Baz Luhrmann

My Creative Life


Baz Luhrmann, Handmade toys and AI: James Millers shares his creative taste

Leo Burnett creative partner discusses his populist inspirations

By James Millers

Just to throw out a little disclaimer up front here, unfortunately you aren’t going to find some obscure mid 17th century artist or the complete works of Proust here. My taste is somewhat more populist than that.

AI

Depending on who you ask right now, this is a bit of dirty word or acronym, but I find I all really fascinating. I’m a bit of a nerd, I don’t mind that, I’ve always been interested in techy stuff. I built a PC from component parts when I was 12, which might not seem like a lot to today’s kids; who are coding new social media platforms at the age of 6 months. But in the era of Windows 1995, we’d not long since had our minds blown by Jurassic Park. I digress. Fast forward to today and, for me at least, AI is quite eye opening and the speed at which it’s developing is crazy. I love playing with it, it’s an incredible tool, the fact that I can get almost any conceptual image I can describe, create human-ish voices, even more practical stuff like noise reduction and resolution enhancement. Sure, it might create people with 7 fingers on each hand, but for now that’s why it’s just a tool. Part of the process. Like when photoshop was invented maybe, I still use scissors too.

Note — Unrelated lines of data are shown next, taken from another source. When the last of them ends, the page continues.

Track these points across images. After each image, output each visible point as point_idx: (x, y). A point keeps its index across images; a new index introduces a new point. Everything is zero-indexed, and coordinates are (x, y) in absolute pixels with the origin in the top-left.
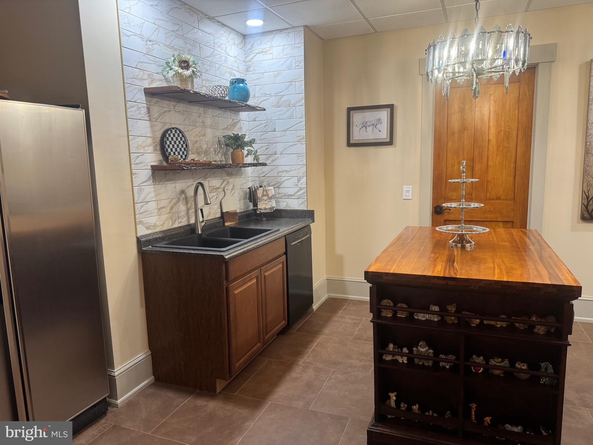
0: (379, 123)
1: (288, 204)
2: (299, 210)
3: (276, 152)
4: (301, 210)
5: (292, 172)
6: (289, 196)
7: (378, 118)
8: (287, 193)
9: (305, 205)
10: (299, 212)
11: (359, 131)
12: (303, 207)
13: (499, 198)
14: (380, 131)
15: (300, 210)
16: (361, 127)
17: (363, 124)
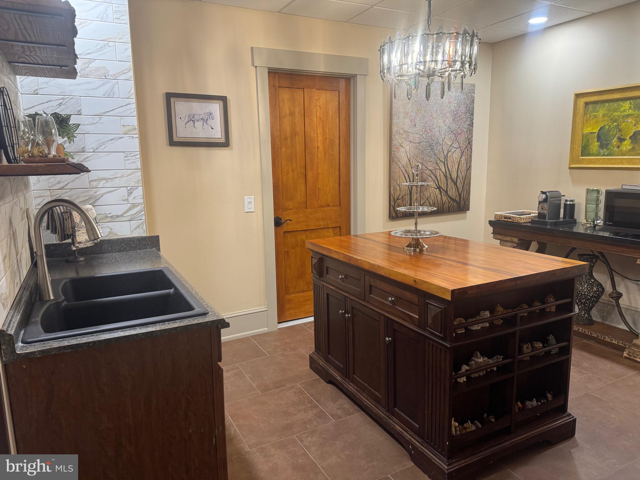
0: (210, 118)
1: (112, 231)
2: (134, 238)
3: (84, 148)
4: (138, 237)
5: (116, 180)
6: (114, 218)
7: (207, 111)
8: (110, 214)
9: (142, 228)
10: (133, 241)
11: (185, 126)
12: (141, 233)
13: (328, 205)
14: (212, 129)
15: (136, 237)
16: (186, 120)
17: (190, 117)
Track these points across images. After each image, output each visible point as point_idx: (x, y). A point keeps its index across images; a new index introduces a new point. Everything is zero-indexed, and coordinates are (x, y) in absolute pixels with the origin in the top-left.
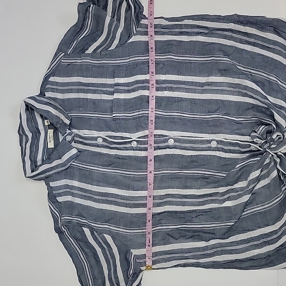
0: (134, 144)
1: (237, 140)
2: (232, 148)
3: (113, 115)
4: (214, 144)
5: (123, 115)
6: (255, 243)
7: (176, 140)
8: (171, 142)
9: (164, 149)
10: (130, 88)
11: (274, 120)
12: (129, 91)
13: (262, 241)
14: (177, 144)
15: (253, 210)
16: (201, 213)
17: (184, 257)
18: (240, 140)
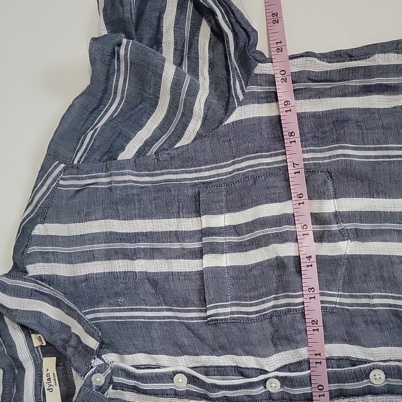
7: (390, 372)
8: (378, 378)
14: (394, 382)
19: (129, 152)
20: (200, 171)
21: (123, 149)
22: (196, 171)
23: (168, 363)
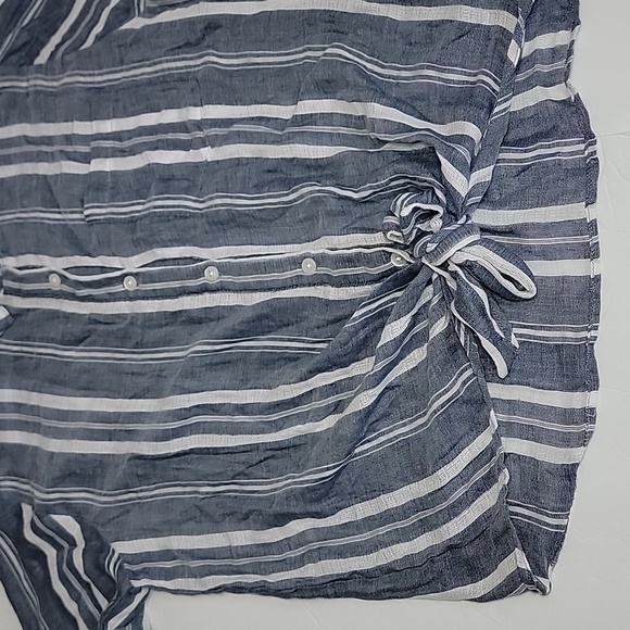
0: (130, 284)
1: (360, 247)
2: (349, 271)
3: (87, 212)
4: (309, 268)
5: (109, 210)
6: (399, 525)
7: (223, 269)
8: (212, 275)
9: (198, 293)
10: (127, 144)
11: (441, 178)
12: (123, 153)
13: (414, 519)
14: (227, 278)
15: (391, 435)
16: (270, 453)
17: (235, 569)
18: (364, 244)
19: (42, 58)
20: (94, 75)
21: (38, 54)
22: (90, 75)
23: (49, 263)
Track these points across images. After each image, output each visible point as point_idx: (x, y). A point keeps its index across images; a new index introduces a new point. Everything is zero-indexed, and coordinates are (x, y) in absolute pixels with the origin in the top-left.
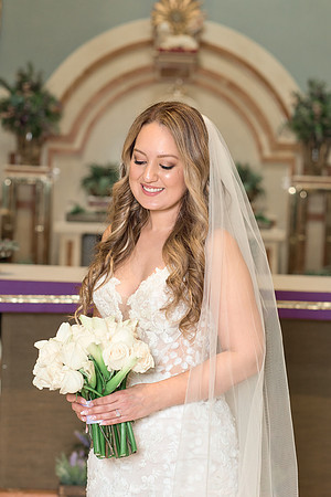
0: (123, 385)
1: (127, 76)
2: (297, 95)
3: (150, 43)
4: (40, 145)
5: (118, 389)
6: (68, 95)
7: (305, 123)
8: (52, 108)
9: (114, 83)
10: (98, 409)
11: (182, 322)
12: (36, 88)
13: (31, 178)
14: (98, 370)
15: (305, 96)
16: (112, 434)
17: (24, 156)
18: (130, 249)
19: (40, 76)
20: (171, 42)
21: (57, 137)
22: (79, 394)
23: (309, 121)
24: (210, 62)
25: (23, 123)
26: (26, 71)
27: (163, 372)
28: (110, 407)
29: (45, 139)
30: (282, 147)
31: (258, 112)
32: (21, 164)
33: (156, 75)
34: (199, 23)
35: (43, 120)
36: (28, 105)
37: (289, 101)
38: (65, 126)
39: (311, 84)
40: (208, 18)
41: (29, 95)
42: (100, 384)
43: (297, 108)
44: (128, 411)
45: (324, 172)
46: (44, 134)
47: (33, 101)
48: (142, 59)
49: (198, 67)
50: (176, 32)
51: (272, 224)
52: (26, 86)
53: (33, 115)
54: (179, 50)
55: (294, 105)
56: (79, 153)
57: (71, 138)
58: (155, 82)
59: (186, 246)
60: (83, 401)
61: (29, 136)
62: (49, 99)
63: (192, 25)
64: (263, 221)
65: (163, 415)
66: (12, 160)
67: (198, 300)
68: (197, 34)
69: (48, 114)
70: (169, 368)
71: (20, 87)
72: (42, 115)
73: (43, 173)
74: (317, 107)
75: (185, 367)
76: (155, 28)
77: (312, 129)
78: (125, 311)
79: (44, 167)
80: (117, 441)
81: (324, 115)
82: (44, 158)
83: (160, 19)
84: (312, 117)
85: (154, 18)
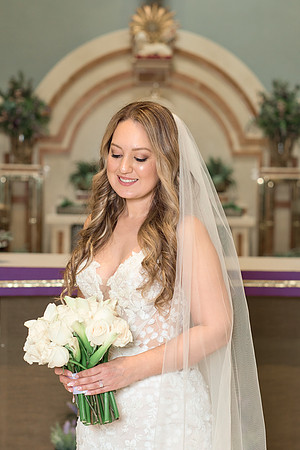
0: (105, 358)
1: (108, 81)
2: (263, 95)
3: (129, 51)
4: (31, 146)
5: (101, 362)
6: (55, 99)
7: (270, 119)
8: (42, 111)
9: (98, 87)
10: (83, 381)
11: (157, 300)
12: (27, 94)
13: (24, 175)
14: (82, 345)
15: (270, 95)
16: (97, 403)
17: (17, 156)
18: (109, 235)
19: (30, 83)
20: (148, 49)
21: (46, 138)
22: (66, 367)
23: (274, 118)
24: (183, 67)
25: (15, 126)
26: (17, 79)
27: (141, 346)
28: (94, 378)
29: (36, 140)
30: (246, 142)
31: (228, 111)
32: (15, 163)
33: (135, 80)
34: (173, 31)
35: (34, 122)
36: (20, 110)
37: (256, 100)
38: (53, 128)
39: (275, 84)
40: (181, 27)
41: (21, 100)
42: (84, 358)
43: (263, 107)
44: (110, 382)
45: (289, 163)
46: (35, 135)
47: (25, 106)
48: (122, 66)
49: (172, 71)
50: (152, 41)
51: (243, 212)
52: (18, 93)
53: (25, 119)
54: (155, 57)
55: (260, 104)
56: (67, 152)
57: (59, 138)
58: (134, 86)
59: (160, 232)
60: (70, 374)
61: (21, 138)
62: (39, 103)
63: (166, 33)
64: (231, 209)
65: (142, 384)
66: (7, 160)
67: (171, 280)
68: (171, 42)
69: (38, 117)
70: (146, 342)
71: (12, 93)
72: (33, 117)
73: (35, 170)
74: (281, 105)
75: (161, 340)
76: (133, 36)
77: (277, 125)
78: (106, 291)
79: (35, 166)
80: (102, 410)
81: (287, 112)
82: (35, 157)
83: (137, 29)
84: (277, 114)
85: (132, 29)
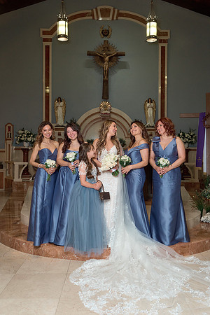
1: (94, 120)
3: (99, 112)
6: (81, 125)
9: (92, 121)
19: (75, 121)
20: (105, 112)
24: (113, 116)
26: (72, 120)
31: (124, 127)
33: (101, 119)
34: (110, 108)
40: (112, 106)
48: (98, 116)
49: (110, 117)
50: (105, 110)
54: (106, 114)
58: (101, 121)
63: (108, 108)
68: (110, 110)
76: (101, 109)
85: (100, 107)
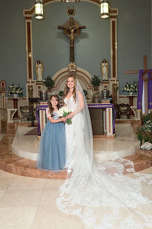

Autonomous Dwelling Augmentation

Ok, ok, DIY, is that boring? Well… probably. But I’m not talking painting here, nobody really enjoys that do they? I’m talking the more interesting stuff (to me anyway), like properly creating things with my hands like cabinets/wardrobes, and even turning the odd off-cut into a toy, for my son. Ok, yeah, it still sounds a bit boring. But I think if you can buy the tools to do it yourself well, for the same price you’d pay someone else, then I’ll take the new tools and learning something along the way. I think the reason I like doing this stuff is that it involves problem solving and gaining new skills, and it has a very tangible end point where you can stand back and look what you’ve done, before ultimately overanalysing the little things you would do differently, if you could do it again. It’s a lot like advertising in that way I guess.


Film

Films are a big love of mine, but I’m not going to throw out any obscure 30s film references here, my taste is way more obvious and everyman. But do I try to watch as much varied stuff as possible, from Palme d'Or winners like ‘Triangle of Sadness’ to things that would struggle for an MTV award like ‘Fast and the Furious 10’. Yep really. Someone once said to me read the Telegraph and read the Sun, maybe it’s kind of like that, not politically but two completely different audiences. I think Baz Luhrmann is a genius in this respect, he does an amazing job of smashing those two worlds of film together. He makes bold, artistic and stylistic choices that, on paper maybe shouldn’t work, but they do, and they do in a way that doesn’t alienate the masses. I think there are similarities to what we do in the day to day of working in advertising - bridging those two circles is what we try to do on a daily basis and possibly one of the hardest things to do well.